La Camera dei Deputati uruguaiana ha compiuto un passo da gigante nel dibattito sulla morte dignitosa approvando in via preliminare un disegno di legge che autorizza l'eutanasia. Con 64 voti favorevoli e 29 contrari, l'iniziativa passa ora al Senato, generando enormi aspettative in una società che discute la questione da anni. Questo traguardo legislativo è particolarmente emozionante per persone come Beatriz Gelós, un'insegnante di spagnolo in pensione di 65 anni affetta da sclerosi laterale amiotrofica (SLA). Per lei, la notizia è un "enorme sollievo" e la possibilità di poter decidere autonomamente della propria fine.

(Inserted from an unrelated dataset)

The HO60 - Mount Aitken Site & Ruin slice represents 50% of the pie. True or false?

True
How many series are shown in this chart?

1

A Gelós è stata diagnosticata la SLA nel 2008 e da allora la sua vita, fatta di sport ed energia, è andata lentamente in pezzi. Con un progressivo declino che l'ha resa incapace di muoversi, di lavarsi o persino di grattarsi, le sue notti sono diventate un vero inferno. "Le lenzuola bruciano", diceva con difficoltà. Nonostante la prognosi fatale che le è stata data nel 2010, è ancora qui, ma con una qualità della vita sempre più scarsa. I progressi della legge sono la luce alla fine del tunnel che ha atteso così a lungo.

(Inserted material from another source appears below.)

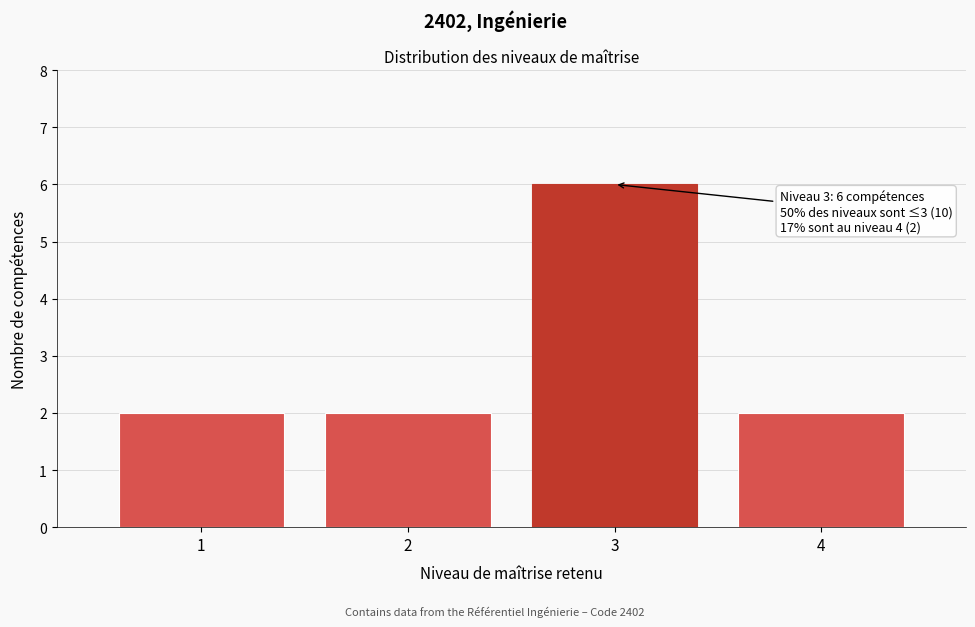

Reading left to right, list all the values displayed in this chart.

1=2	2=2	3=6	4=2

Il disegno di legge, che potrebbe rendere l'Uruguay il secondo Paese latinoamericano, dopo la Colombia, a legalizzare l'eutanasia, stabilisce che qualsiasi adulto con piena capacità mentale può richiederla se soffre di una malattia incurabile e irreversibile, si trova in fase terminale o sta vivendo "sofferenze insopportabili con un grave deterioramento della qualità della vita". La volontà del paziente può essere revocata in qualsiasi momento.
Durante il dibattito durato 14 ore, la discussione è stata accesa. Il deputato Federico Preve, del partito al governo Frente Amplio, tornato al potere nel 2025, ha sostenuto che la legge parla di "amore, umanità ed empatia". Ha anche affermato che l'approvazione finale avrebbe reso l'Uruguay un "punto di riferimento per i diritti" nella regione.

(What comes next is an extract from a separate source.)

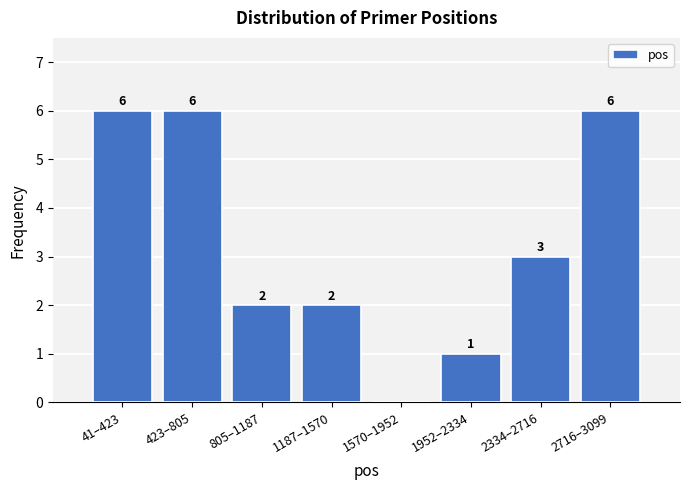

Reading left to right, what are all the values shown in this chart?

41–423=6	423–805=6	805–1187=2	1187–1570=2	1570–1952=0	1952–2334=1	2334–2716=3	2716–3099=6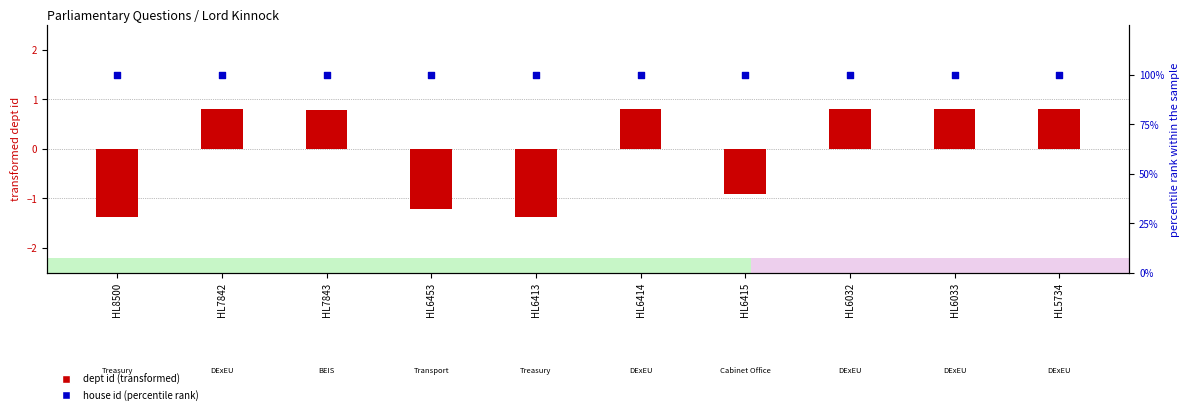

At which category is the sum across all series the highest?

HL7842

D'altro canto, si sono levate forti voci di opposizione. Il rappresentante del Partito Nazionale, Luis Satdijan, ha messo in dubbio se la società debba offrire "la morte come risposta alla sofferenza". Sulla stessa linea, Andrés Grezzi ha sostenuto che quando lo Stato convalida l'idea che alcune vite abbiano meno valore, "cessa di essere un garante incondizionato di cure".
Gelós, che si definisce cattolica ma a volte "non crede in Dio", ha una risposta diretta a coloro che propongono le cure palliative come unica opzione. "Non sanno nulla, non capiscono nulla", ha affermato. Per lei, gli oppositori non hanno idea di cosa significhi vivere giorno per giorno con un dolore così insopportabile. Tra il lavoro legislativo e le divergenze di opinione, la sua lettera, letta in Aula da un deputato, è servita a dare un volto alla realtà di coloro che auspicano questa legge: "La mia vita sarebbe più dignitosa se potessi lavarmi, scrivere a mano, parlare al telefono, grattarmi".
La questione ora spetta al Senato. Mentre la vita di Beatriz Gelós continua a scorrere "molto lentamente", la sua speranza, insieme a quella di altri pazienti, è che la legge venga finalmente approvata. Per lei, a 65 anni, la possibilità di poter decidere è una serenità che vale oro.